▶ _SELECTED EXCERPT_
++++++++++

Skip to content

dcaayushd/Customer_Churn_Prediction

Repository files navigation

Customer Churn Prediction

Customer Churn Prediction is an end-to-end churn analytics system for customer risk scoring, intervention planning, and operational monitoring. The repository includes synthetic-demo and real-dataset pipelines, a FastAPI inference service, a Streamlit dashboard, model explainability, retention action logic, and batch workflows for training, scoring, and monitoring.

It is designed around a simple operating model:

  • ingest raw customer, activity, transaction, and support data
  • engineer churn-oriented behavioral and commercial features
  • train open-source models and register the active source
  • serve predictions, explanations, and recommended actions
  • monitor drift and performance over time

Overview

Core capabilities

  • Batch ingestion and feature generation from CSV-based source data
  • Two model sources:
    • demo for a fully synthetic end-to-end pipeline
    • kaggle_cell2cell for a real telecom churn workflow
  • Candidate model training with Logistic Regression, Random Forest, and optional XGBoost and LightGBM
  • Per-customer risk explanations plus global feature importance
  • Retention action assignment with control and treatment split support
  • FastAPI endpoints for scoring, explanation, and recommendation
  • Streamlit command center for portfolio, customer, and action analysis
  • Drift and performance monitoring artifacts for recurring evaluation

System architecture

flowchart LR
    subgraph Sources[Data Sources]
        A[Customer records]
        B[Activity events]
        C[Transaction events]
        D[Support tickets]
        E[Kaggle Cell2Cell]
    end

    subgraph Pipeline[Pipeline]
        F[Ingestion and cleaning]
        G[Feature engineering]
        H[EDA and reports]
        I[Model training]
        J[Explainer bundle]
        K[Model registry]
    end

    subgraph Delivery[Serving and Analytics]
        L[FastAPI service]
        M[Streamlit dashboard]
        N[Predictions and actions]
        O[Monitoring reports]
    end

    A --> F
    B --> F
    C --> F
    D --> F
    E --> G
    F --> G
    G --> H
    G --> I
    I --> J
    I --> K
    J --> L
    K --> L
    K --> M
    G --> L
    G --> M
    L --> N
    G --> O
    N --> O
Loading

Request flow

sequenceDiagram
    participant Client
    participant API as FastAPI
    participant Registry as Model Registry
    participant Features as Feature Lookup
    participant Model as Scoring Pipeline
    participant Retention as Action Engine

    Client->>API: POST /predict or /recommend
    API->>Registry: resolve active model source
    API->>Features: load customer row or build ad-hoc frame
    API->>Model: score_frame(...)

++++++++++

▶ _WHAT THE TASK ASKS_
Summarize the Customer Churn Prediction page above in two sentences.

▶ _DATASET EXCERPTS_
++++++++++

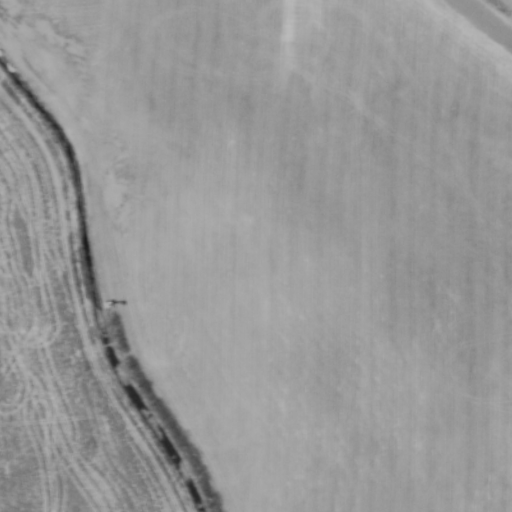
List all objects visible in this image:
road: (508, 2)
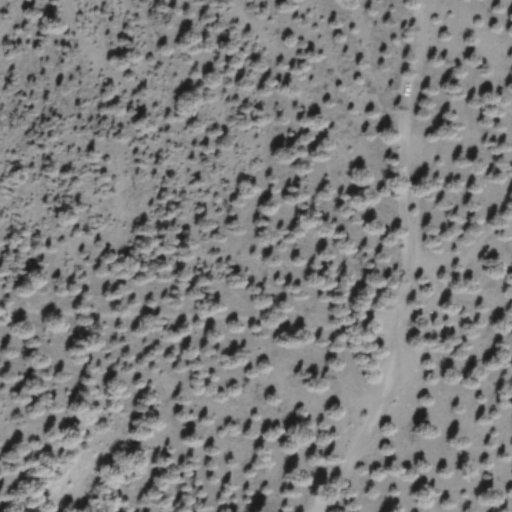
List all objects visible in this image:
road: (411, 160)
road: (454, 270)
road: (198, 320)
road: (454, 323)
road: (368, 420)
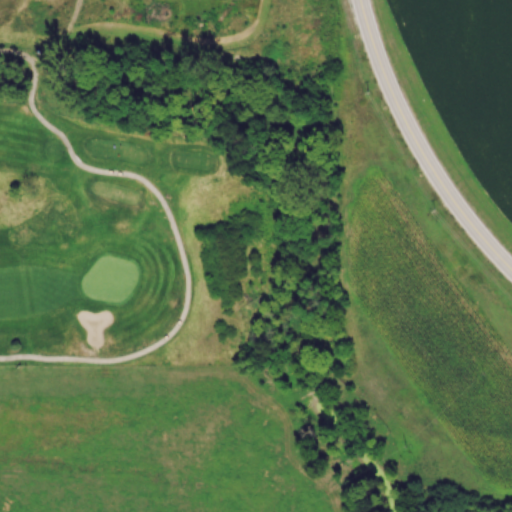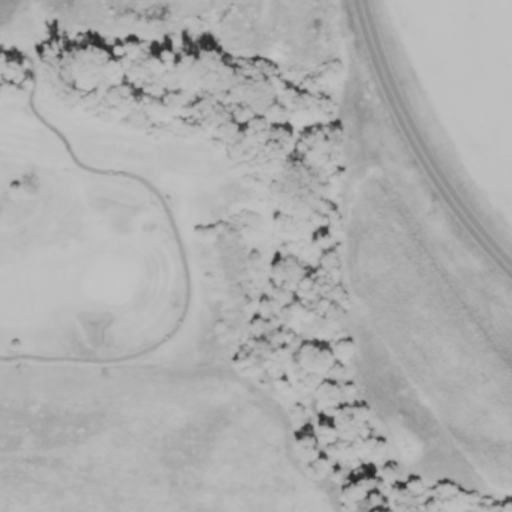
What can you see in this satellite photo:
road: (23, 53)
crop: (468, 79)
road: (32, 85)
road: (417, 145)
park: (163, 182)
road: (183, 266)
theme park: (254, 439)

++++++++++

▶ _OUTPUT_
Customer Churn Prediction is an end-to-end churn analytics system for customer risk scoring, intervention planning, and operational monitoring. It includes synthetic-demo and real-dataset pipelines, a FastAPI inference service, and a Streamlit dashboard, and it is built to ingest customer, activity, transaction, and support data, train open-source models such as Logistic Regression and Random Forest, serve predictions, explanations, and recommended actions, and monitor drift and performance over time.